Thursday, July 21, 2016

As Magic as the Smell of Baby Shampoo: Third Baby Perspective


I've never enjoyed a baby so much.

With AP, we struggled with the reality of unexpected parenthood and carelessly thwarted plans until the moment we held her in our arms. My anxiety became really difficult to manage and we were trying to learn to be a husband and wife in the middle of learning to be a papa and a momma. I fretted about schedules even though she slept beautifully and I tried to determine what her cries meant even though she rarely cried. I imposed dumb rules on myself- like not doing anything else while I nursed her. Partly, I think, because I was ashamed by my reaction to the pregnancy and wanted to bond with her so badly. And partly because I was, every day, trying so hard to prove my worth as a mother. To the world, to Peyton, and to myself.
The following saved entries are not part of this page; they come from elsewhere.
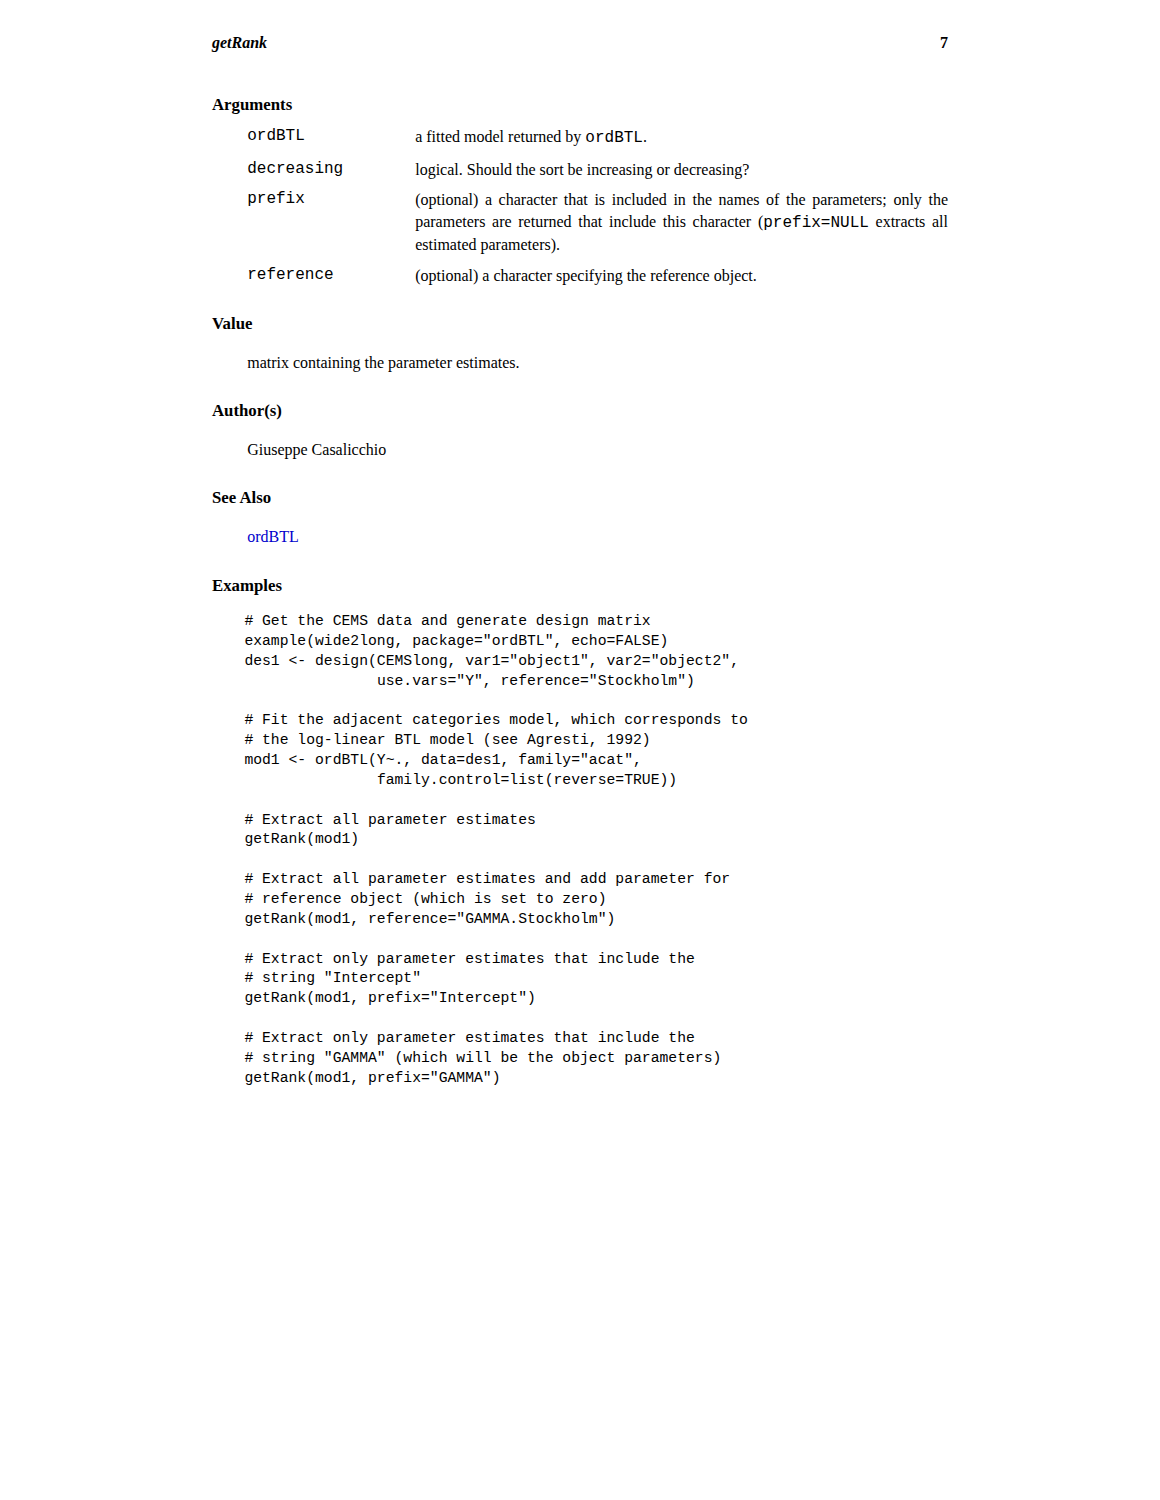getRank 7
Arguments
ordBTL
a fitted model returned by ordBTL.
decreasing
logical. Should the sort be increasing or decreasing?
prefix
(optional) a character that is included in the names of the parameters; only the parameters are returned that include this character (prefix=NULL extracts all estimated parameters).
reference
(optional) a character specifying the reference object.
Value
matrix containing the parameter estimates.
Author(s)
Giuseppe Casalicchio
See Also
ordBTL
Examples
# Get the CEMS data and generate design matrix
example(wide2long, package="ordBTL", echo=FALSE)
des1 <- design(CEMSlong, var1="object1", var2="object2",
               use.vars="Y", reference="Stockholm")

# Fit the adjacent categories model, which corresponds to
# the log-linear BTL model (see Agresti, 1992)
mod1 <- ordBTL(Y~., data=des1, family="acat",
               family.control=list(reverse=TRUE))

# Extract all parameter estimates
getRank(mod1)

# Extract all parameter estimates and add parameter for
# reference object (which is set to zero)
getRank(mod1, reference="GAMMA.Stockholm")

# Extract only parameter estimates that include the
# string "Intercept"
getRank(mod1, prefix="Intercept")

# Extract only parameter estimates that include the
# string "GAMMA" (which will be the object parameters)
getRank(mod1, prefix="GAMMA")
With Graves, while he was very planned, two kids was a hard transition and I struggled to learn his ways and bond with him initially. It was a full year of survival mode. I spent a lot of time exhausted, anxious, and paranoid everyone was judging what were my very best efforts. And I wasn't honest about it with myself or anyone else.

This time I've worked incredibly hard to be honest with myself and with P. I've tried to be transparent in all the spaces it helps me to be so. I've realized it's an extremely worthwhile use of my limited energy to process all of this in real time instead of down the road.

And I'm in my early 30s instead of my mid 20s. I know the hard times (and good times) are just a blip in the span of a lifetime with our Sarah Lamar. If she's asleep, she's asleep. If she's awake, she's awake (and typically in one of our arms- I ain't worried about Babes getting spoiled). And if she's crying, I almost always nurse her. The time when the solution to life's problems is that easy is unbelievably short. I'm able to be present in organic, non artificial ways. My lifestyle is much more simplistic, my anxiety is better managed, I more often notice ordinary wonders all around me, and I know where my worth lies (and it's not in how well I mother them, as important a vocation as it is).

Those things are about as magic as the baby shampoo I'll be in the corner sniffing for the next thirty years.